• REQUIRED WORK: Quote the integer overflow passage word for word, from "So in this sense, doing" up to and including "at the end.".

> Why? Because it's the choice that doesn't result in information loss when overflow occurs.
AFAIK, arithmetic overflow is exactly means that bits of information were lost during the calculation. [...]
What Brian means is that the "mod 2^N" operation distributes over addition, distributes over subtraction, and distributes over multiplication.
Whether you do the "mod 2^N" operation immediately after each binary operator, or only once at the end of the whole expression, you'll get the same answer.
So in this sense, doing a lot of extra "mod 2^N" operations as part of each binary operator is "value-preserving" because it doesn't interfere with the value you get at the end.
(((a + b) \mod 2^{32}) - c) \signedmod 2^{32} = (a + b - c) \signedmod 2^{32}
(((a \times b) \mod 2^{32})
+ c) \signedmod 2^{32} = (a \times b
+ c) \signedmod 2^{32}
But this nice property doesn't extend to division.
Thus ARM, for example, can get away with a single 32x32=32 multiplication instruction (`MUL`) but requires two distinct 32x32=32 division instructions (`SDIV` and `UDIV`).
Now, philosophically I'd disagree that this property makes wrapping arithmetic any "safer" than, say, saturating arithmetic, or reliably aborting the program on overflow, or generating a C++ exception on overflow. Wrapping arithmetic might even create a moral hazard, by usually but not always giving the right answer. But wrapping arithmetic is certainly convenient and performant at the physical level, yeah, and it makes perfect sense that an industry codebase might just set `-fwrapv` in their project file and happily forget all about integer-overflow-is-UB for years at a time. (I am not aware of any industry codebases that have done that, but I'm sure it has been done somewhere.)
–Arthur

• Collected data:
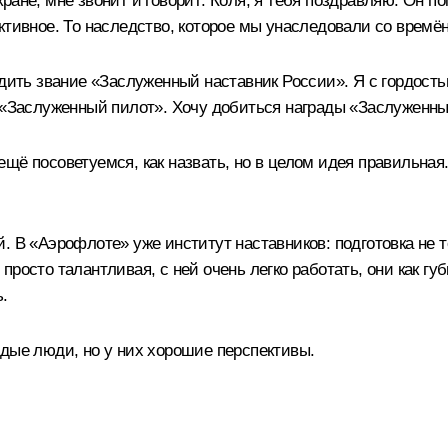
ане, мне звонит и говорит: Коля, я тебя поздравляю. Он пом
ктивное. То наследство, которое мы унаследовали со времён
одить звание «Заслуженный наставник России». Я с гордост
– «Заслуженный пилот». Хочу добиться награды «Заслуженны
щё посоветуемся, как назвать, но в целом идея правильная
. В «Аэрофлоте» уже институт наставников: подготовка не т
осто талантливая, с ней очень легко работать, они как губк
.
дые люди, но у них хорошие перспективы.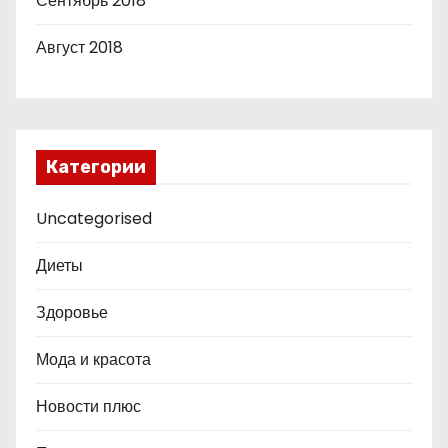
Сентябрь 2018
Август 2018
Категории
Uncategorised
Диеты
Здоровье
Мода и красота
Новости плюс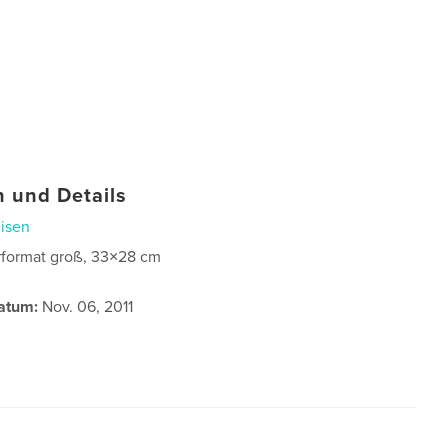
 und Details
isen
format groß, 33×28 cm
atum:
Nov. 06, 2011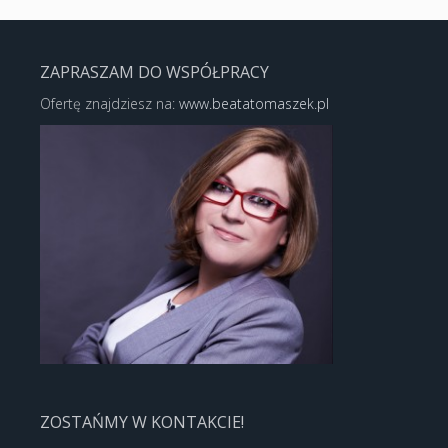
ZAPRASZAM DO WSPÓŁPRACY
Ofertę znajdziesz na:
www.beatatomaszek.pl
ZOSTAŃMY W KONTAKCIE!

• WRITTEN SOLUTION:
So in this sense, doing a lot of extra "mod 2^N" operations as part of each binary operator is "value-preserving" because it doesn't interfere with the value you get at the end.